### Work order
Repeat the records. Keep every word and mark exactly as it is.

### Recorded data
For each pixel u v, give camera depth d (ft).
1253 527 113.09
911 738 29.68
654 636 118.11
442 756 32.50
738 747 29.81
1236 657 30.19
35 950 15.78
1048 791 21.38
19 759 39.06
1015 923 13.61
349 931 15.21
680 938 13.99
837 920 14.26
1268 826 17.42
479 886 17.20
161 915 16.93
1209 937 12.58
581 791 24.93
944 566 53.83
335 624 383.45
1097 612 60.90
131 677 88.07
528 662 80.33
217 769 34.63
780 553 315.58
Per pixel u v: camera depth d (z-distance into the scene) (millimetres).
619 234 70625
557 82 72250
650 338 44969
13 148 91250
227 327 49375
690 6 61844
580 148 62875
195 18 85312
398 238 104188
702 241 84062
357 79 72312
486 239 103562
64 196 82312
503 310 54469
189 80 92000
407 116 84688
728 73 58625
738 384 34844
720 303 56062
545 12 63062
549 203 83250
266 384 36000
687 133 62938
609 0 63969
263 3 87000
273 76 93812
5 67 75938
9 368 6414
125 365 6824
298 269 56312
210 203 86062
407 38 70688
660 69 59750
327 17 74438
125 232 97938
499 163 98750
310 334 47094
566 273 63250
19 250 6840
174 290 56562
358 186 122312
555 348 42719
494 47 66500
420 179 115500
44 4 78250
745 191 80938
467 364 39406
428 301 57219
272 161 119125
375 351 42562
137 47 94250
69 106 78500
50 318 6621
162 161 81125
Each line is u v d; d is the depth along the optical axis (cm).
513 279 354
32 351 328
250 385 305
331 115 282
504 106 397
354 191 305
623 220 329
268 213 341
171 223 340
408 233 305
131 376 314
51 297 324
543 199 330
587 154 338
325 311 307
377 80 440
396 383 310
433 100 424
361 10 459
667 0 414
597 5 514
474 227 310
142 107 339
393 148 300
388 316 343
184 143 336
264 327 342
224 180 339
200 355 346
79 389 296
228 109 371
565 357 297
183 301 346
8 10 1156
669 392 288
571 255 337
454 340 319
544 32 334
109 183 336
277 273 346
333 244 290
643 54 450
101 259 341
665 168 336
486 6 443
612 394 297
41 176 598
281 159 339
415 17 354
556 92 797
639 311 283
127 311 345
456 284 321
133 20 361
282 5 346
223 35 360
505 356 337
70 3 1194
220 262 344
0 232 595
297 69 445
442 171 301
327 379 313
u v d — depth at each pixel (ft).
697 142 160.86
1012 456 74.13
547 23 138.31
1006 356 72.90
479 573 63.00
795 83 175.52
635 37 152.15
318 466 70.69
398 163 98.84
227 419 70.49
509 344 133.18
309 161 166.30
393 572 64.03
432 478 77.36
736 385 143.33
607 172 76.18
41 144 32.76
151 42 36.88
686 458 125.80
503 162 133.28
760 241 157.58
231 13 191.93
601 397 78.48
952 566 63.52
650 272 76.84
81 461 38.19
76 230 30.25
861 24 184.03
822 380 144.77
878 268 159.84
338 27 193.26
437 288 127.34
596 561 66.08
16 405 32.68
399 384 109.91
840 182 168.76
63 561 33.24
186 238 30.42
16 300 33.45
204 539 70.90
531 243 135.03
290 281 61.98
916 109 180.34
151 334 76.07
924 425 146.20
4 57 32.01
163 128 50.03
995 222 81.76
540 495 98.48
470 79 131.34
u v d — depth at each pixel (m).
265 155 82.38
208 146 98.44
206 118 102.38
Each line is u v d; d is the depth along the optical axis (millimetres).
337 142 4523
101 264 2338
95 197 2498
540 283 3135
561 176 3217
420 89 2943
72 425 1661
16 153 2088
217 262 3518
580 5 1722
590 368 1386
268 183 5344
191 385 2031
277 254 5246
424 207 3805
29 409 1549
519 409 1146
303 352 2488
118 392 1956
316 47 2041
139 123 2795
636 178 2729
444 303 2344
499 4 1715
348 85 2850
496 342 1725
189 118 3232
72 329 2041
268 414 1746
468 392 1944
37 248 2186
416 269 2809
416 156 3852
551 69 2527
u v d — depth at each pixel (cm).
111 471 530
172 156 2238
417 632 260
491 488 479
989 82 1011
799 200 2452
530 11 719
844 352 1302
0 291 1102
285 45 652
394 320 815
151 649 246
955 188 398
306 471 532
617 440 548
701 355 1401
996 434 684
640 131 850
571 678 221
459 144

### Reply
For each pixel u v, give camera depth d (ft).
1253 527 113.09
911 738 29.68
654 636 118.11
442 756 32.50
738 747 29.81
1236 657 30.19
35 950 15.78
1048 791 21.38
19 759 39.06
1015 923 13.61
349 931 15.21
680 938 13.99
837 920 14.26
1268 826 17.42
479 886 17.20
161 915 16.93
1209 937 12.58
581 791 24.93
944 566 53.83
335 624 383.45
1097 612 60.90
131 677 88.07
528 662 80.33
217 769 34.63
780 553 315.58
Per pixel u v: camera depth d (z-distance into the scene) (millimetres).
619 234 70625
557 82 72250
650 338 44969
13 148 91250
227 327 49375
690 6 61844
580 148 62875
195 18 85312
398 238 104188
702 241 84062
357 79 72312
486 239 103562
64 196 82312
503 310 54469
189 80 92000
407 116 84688
728 73 58625
738 384 34844
720 303 56062
545 12 63062
549 203 83250
266 384 36000
687 133 62938
609 0 63969
263 3 87000
273 76 93812
5 67 75938
9 368 6414
125 365 6824
298 269 56312
210 203 86062
407 38 70688
660 69 59750
327 17 74438
125 232 97938
499 163 98750
310 334 47094
566 273 63250
19 250 6840
174 290 56562
358 186 122312
555 348 42719
494 47 66500
420 179 115500
44 4 78250
745 191 80938
467 364 39406
428 301 57219
272 161 119125
375 351 42562
137 47 94250
69 106 78500
50 318 6621
162 161 81125
Each line is u v d; d is the depth along the optical axis (cm).
513 279 354
32 351 328
250 385 305
331 115 282
504 106 397
354 191 305
623 220 329
268 213 341
171 223 340
408 233 305
131 376 314
51 297 324
543 199 330
587 154 338
325 311 307
377 80 440
396 383 310
433 100 424
361 10 459
667 0 414
597 5 514
474 227 310
142 107 339
393 148 300
388 316 343
184 143 336
264 327 342
224 180 339
200 355 346
79 389 296
228 109 371
565 357 297
183 301 346
8 10 1156
669 392 288
571 255 337
454 340 319
544 32 334
109 183 336
277 273 346
333 244 290
643 54 450
101 259 341
665 168 336
486 6 443
612 394 297
41 176 598
281 159 339
415 17 354
556 92 797
639 311 283
127 311 345
456 284 321
133 20 361
282 5 346
223 35 360
505 356 337
70 3 1194
220 262 344
0 232 595
297 69 445
442 171 301
327 379 313
u v d — depth at each pixel (ft).
697 142 160.86
1012 456 74.13
547 23 138.31
1006 356 72.90
479 573 63.00
795 83 175.52
635 37 152.15
318 466 70.69
398 163 98.84
227 419 70.49
509 344 133.18
309 161 166.30
393 572 64.03
432 478 77.36
736 385 143.33
607 172 76.18
41 144 32.76
151 42 36.88
686 458 125.80
503 162 133.28
760 241 157.58
231 13 191.93
601 397 78.48
952 566 63.52
650 272 76.84
81 461 38.19
76 230 30.25
861 24 184.03
822 380 144.77
878 268 159.84
338 27 193.26
437 288 127.34
596 561 66.08
16 405 32.68
399 384 109.91
840 182 168.76
63 561 33.24
186 238 30.42
16 300 33.45
204 539 70.90
531 243 135.03
290 281 61.98
916 109 180.34
151 334 76.07
924 425 146.20
4 57 32.01
163 128 50.03
995 222 81.76
540 495 98.48
470 79 131.34
u v d — depth at each pixel (m).
265 155 82.38
208 146 98.44
206 118 102.38
Each line is u v d; d is the depth along the optical axis (millimetres).
337 142 4523
101 264 2338
95 197 2498
540 283 3135
561 176 3217
420 89 2943
72 425 1661
16 153 2088
217 262 3518
580 5 1722
590 368 1386
268 183 5344
191 385 2031
277 254 5246
424 207 3805
29 409 1549
519 409 1146
303 352 2488
118 392 1956
316 47 2041
139 123 2795
636 178 2729
444 303 2344
499 4 1715
348 85 2850
496 342 1725
189 118 3232
72 329 2041
268 414 1746
468 392 1944
37 248 2186
416 269 2809
416 156 3852
551 69 2527
u v d — depth at each pixel (cm).
111 471 530
172 156 2238
417 632 260
491 488 479
989 82 1011
799 200 2452
530 11 719
844 352 1302
0 291 1102
285 45 652
394 320 815
151 649 246
955 188 398
306 471 532
617 440 548
701 355 1401
996 434 684
640 131 850
571 678 221
459 144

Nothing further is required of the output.